I'm a believer in simple political fundamentals. That's why I went to see Rubio a year ago even though he was barely registering in the polls; I didn't see how a moderate like Crist could fake his way through a closed primary of Republican activists if his opponent were a reasonably compelling conservative. Clearly, Rubio was. And that's why I spent Tuesday with Meek. Rubio and Crist are gifted politicians, but I don't understand why a Florida Democrat with a mainstream voting record and solid fundraising would get crushed by a Tea Party ideologue and an all-over-the-map opportunist unless he were a truly awful candidate. Especially when the Florida GOP is embroiled in a fairly spectacular scandal. As is another Crist pal.

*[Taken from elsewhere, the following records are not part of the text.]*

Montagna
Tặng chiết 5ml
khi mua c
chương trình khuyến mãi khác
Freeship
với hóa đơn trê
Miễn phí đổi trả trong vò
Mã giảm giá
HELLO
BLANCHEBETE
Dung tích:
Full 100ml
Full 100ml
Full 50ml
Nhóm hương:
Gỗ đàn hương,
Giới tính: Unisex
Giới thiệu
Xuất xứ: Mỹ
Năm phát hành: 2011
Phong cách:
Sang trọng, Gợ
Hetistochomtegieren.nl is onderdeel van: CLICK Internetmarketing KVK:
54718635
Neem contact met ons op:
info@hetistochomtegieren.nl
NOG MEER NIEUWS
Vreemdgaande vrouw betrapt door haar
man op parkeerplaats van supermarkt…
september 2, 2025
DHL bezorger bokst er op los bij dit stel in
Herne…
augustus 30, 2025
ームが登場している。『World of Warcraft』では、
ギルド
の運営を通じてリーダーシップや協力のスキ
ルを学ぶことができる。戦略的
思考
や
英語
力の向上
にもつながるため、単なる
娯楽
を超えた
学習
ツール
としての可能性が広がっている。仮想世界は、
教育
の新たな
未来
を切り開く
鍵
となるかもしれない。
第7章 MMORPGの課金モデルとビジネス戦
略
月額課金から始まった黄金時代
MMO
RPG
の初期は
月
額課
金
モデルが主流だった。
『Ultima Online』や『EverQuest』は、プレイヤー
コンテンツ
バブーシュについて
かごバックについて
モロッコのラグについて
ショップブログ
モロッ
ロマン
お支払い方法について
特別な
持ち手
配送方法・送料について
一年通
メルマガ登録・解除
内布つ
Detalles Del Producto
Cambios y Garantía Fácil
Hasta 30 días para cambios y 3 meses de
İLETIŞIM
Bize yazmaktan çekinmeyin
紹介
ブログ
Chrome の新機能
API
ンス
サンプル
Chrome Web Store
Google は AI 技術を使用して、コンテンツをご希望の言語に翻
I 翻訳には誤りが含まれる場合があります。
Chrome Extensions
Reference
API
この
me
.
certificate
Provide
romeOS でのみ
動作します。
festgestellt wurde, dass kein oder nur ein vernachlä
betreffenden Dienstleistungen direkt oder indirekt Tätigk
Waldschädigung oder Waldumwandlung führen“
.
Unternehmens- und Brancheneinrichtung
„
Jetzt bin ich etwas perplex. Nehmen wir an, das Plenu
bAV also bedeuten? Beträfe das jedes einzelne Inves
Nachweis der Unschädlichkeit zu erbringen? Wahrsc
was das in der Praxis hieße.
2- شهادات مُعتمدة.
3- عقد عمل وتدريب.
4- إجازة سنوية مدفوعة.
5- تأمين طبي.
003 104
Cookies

Well, Meek didn't seem truly awful. He seemed like a genial guy, a husky 43-year-old former state trooper from inner-city Miami who might have been intimidating if not for his baby face and easy smile. Forest Whitaker would play him in a movie. He represents a poor district and speaks poignantly about constituents "dealing with the muddiness of life." He's not well known, but he's working hard to build an organization — he's the first-ever statewide candidate to qualify for the ballot by petition — and he defies some antiquated stereotypes about black urban politicians. For instance, he's an avid sportsman, and once impressed the good ole boys with his crack shooting at a North Florida dove hunt. He's clearly comfortable in his political skin; he talked with pride about leading a statewide battle for smaller class sizes, fighting President Bush over Social Security privatization and supporting Obama's health care reform. He's basically a reliable Obama Democrat with a few Florida twists, like lockstep support for Israel and NASA, as well as some unorthodox votes to rein in the national debt.

That said, he's no Obama. Meek inherited his seat from his mom, Carrie Meek, a sharecropper's daughter who taught school before becoming the first African American elected to Congress in Florida since Reconstruction; he's neither a natural politician nor a policy wonk. (His mother, now a lobbyist, also roped him into his first scandal of the campaign.) At an informational meeting at a condo complex here, he gave jargony, meandering and sometimes bewildering answers to softball questions about Medicare, earmarks and unemployment aid; in an interview, he mangled the name of Supreme Court Justice Sonia Sotomayor. An aide later pointed out that he's dyslexic, which struck me as the kind of defense a Senate candidate shouldn't need.

But his Sotomayor mispronunciation is probably less important than his support for her nomination, which was opposed by Rubio and Crist — or as Meek calls them, Republican Right and Republican Lite. Against a more polished Rand Paul and a more likable Arlen Specter, Meek won't necessarily need to be Obama. "When Air Force One lands in Florida in the fall, it's going to be landing for the Democratic nominee," Meek says. "All the Democratic campaign committees and Democratic activists are going to be working for the Democratic nominee."